Department of Surgery, University of Wisconsin School of Medicine and Public Health, Madison, WI, USA.
Virology. 2011 Dec 20;421(2):114-8. doi: 10.1016/j.virol.2011.09.018. Epub 2011 Oct 13.
Ninety percent of anal cancer is associated with human papilloma viruses (HPVs). Using our previously established HPV transgenic mouse model for anal cancer, we tested the role of the individual oncogenes E6 and E7. K14E6 and K14E7 transgenic mice were treated with dimethylbenz[a]anthracene (DMBA) to the anal canal and compared to matched nontransgenic and doubly transgenic K14E6/E7 mice. K14E7 and K14E6/E7 transgenic mice developed anal tumors (papillomas, atypias and carcinomas combined) at significantly higher rates (88% and 100%, respectively) than either K14E6 or NTG mice (18% and 19%, respectively). Likewise, K14E7 and K14E6/E7 transgenic mice developed frank cancer (carcinomas) at significantly higher rates (85% and 85%, respectively) than either K14E6 or NTG mice (18% and 10%, respectively). These findings indicate that E7 is the more potent oncogene in anal cancer caused by HPVs.

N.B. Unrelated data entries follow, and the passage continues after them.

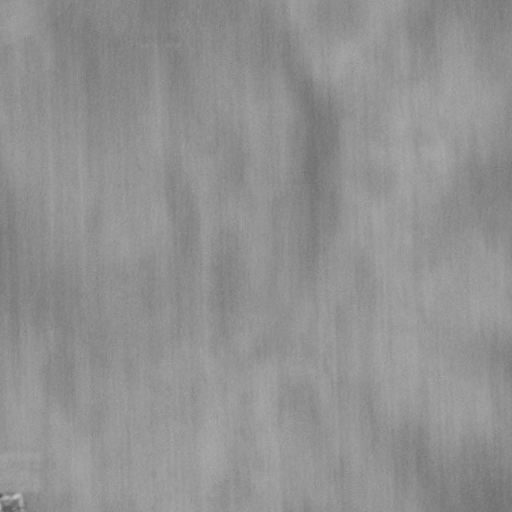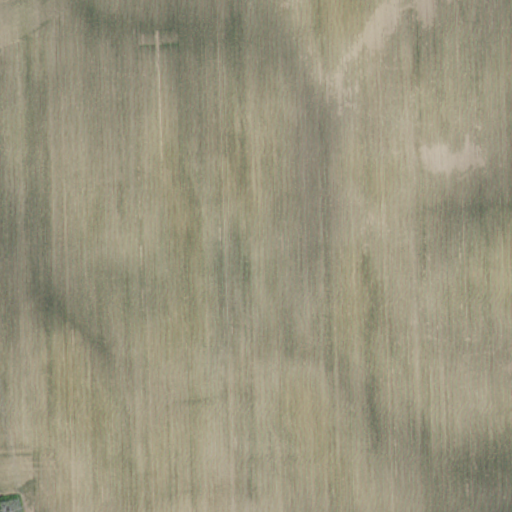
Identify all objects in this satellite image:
power tower: (11, 505)
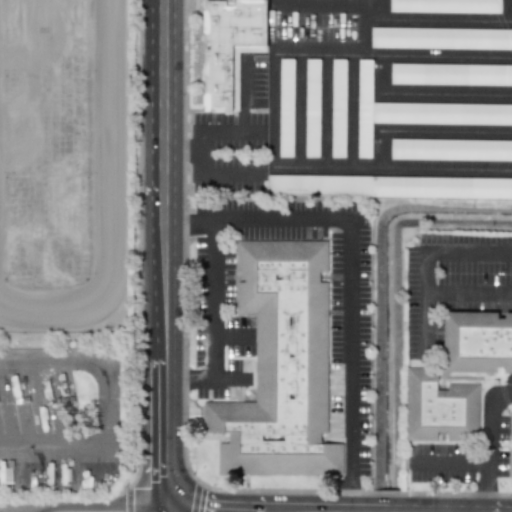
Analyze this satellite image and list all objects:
road: (326, 4)
building: (445, 6)
road: (384, 9)
road: (421, 19)
building: (441, 38)
building: (229, 47)
road: (335, 50)
building: (451, 74)
road: (428, 91)
building: (285, 108)
building: (312, 108)
building: (338, 108)
building: (416, 112)
road: (427, 130)
road: (213, 131)
building: (450, 149)
road: (392, 168)
road: (214, 173)
building: (389, 186)
road: (106, 201)
road: (164, 255)
theme park: (63, 257)
road: (357, 268)
road: (465, 298)
road: (211, 321)
road: (464, 321)
building: (477, 342)
building: (280, 366)
road: (100, 403)
building: (440, 408)
building: (510, 443)
road: (452, 461)
building: (6, 475)
road: (485, 486)
road: (113, 511)
road: (162, 511)
traffic signals: (163, 511)
road: (165, 511)
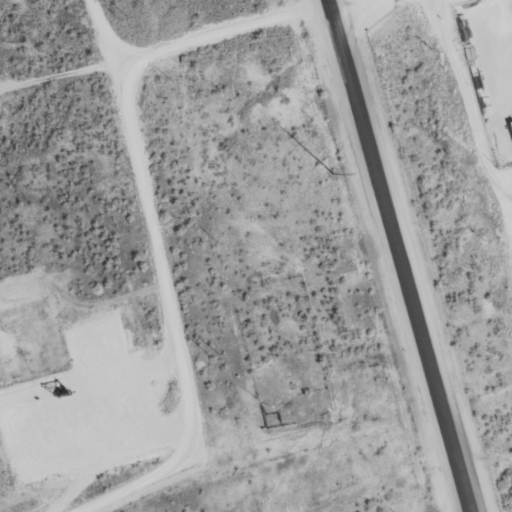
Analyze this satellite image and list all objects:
road: (342, 3)
power tower: (123, 17)
road: (212, 33)
road: (397, 255)
power tower: (213, 353)
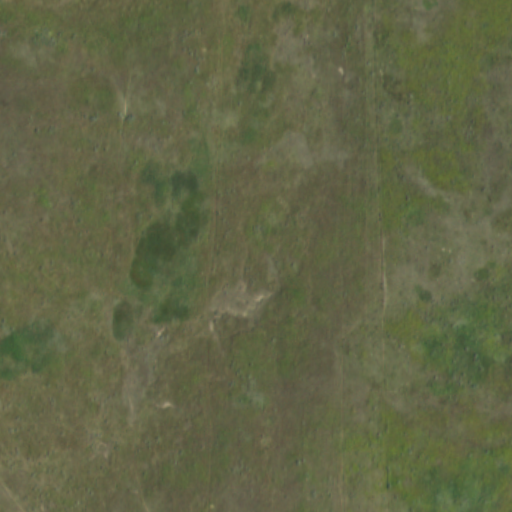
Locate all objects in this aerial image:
road: (12, 497)
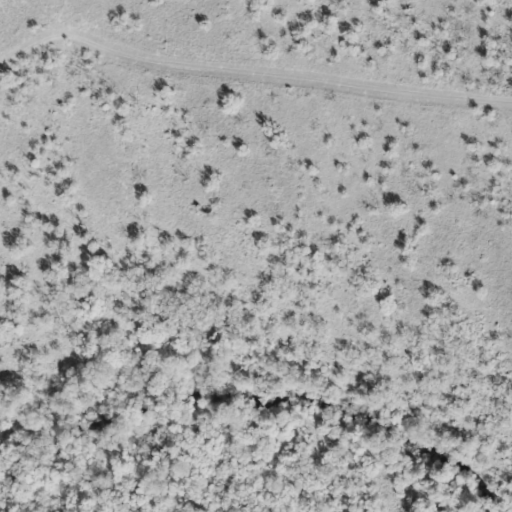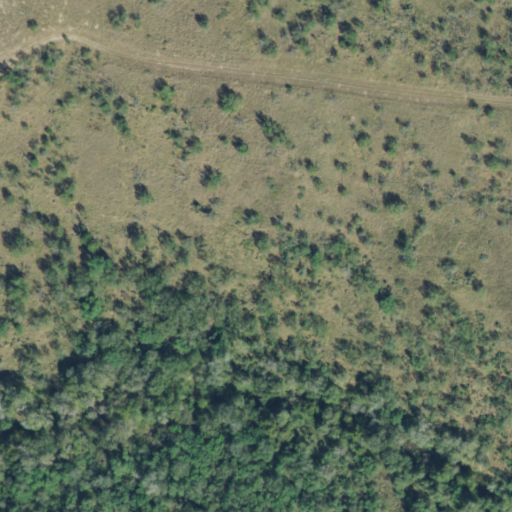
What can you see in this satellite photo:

90%的肛门癌与人类乳头瘤病毒(HPV)有关。我们使用先前建立的肛门癌 HPV 转基因小鼠模型,测试了个别致癌基因 E6 和 E7 的作用。K14E6 和 K14E7 转基因小鼠接受二甲苯并[a]蒽(DMBA)处理肛门,并与匹配的非转基因和双转基因 K14E6/E7 小鼠进行比较。K14E7 和 K14E6/E7 转基因小鼠发展肛门肿瘤(包括乳头瘤、异型增生和癌)的比例明显高于 K14E6 或 NTG 小鼠(分别为 88%和 100%,而分别为 18%和 19%)。同样,K14E7 和 K14E6/E7 转基因小鼠发展明显更高比例的肛门癌(癌),分别为 85%和 85%,而 K14E6 或 NTG 小鼠分别为 18%和 10%。这些发现表明,E7 是 HPV 引起的肛门癌中更有效的致癌基因。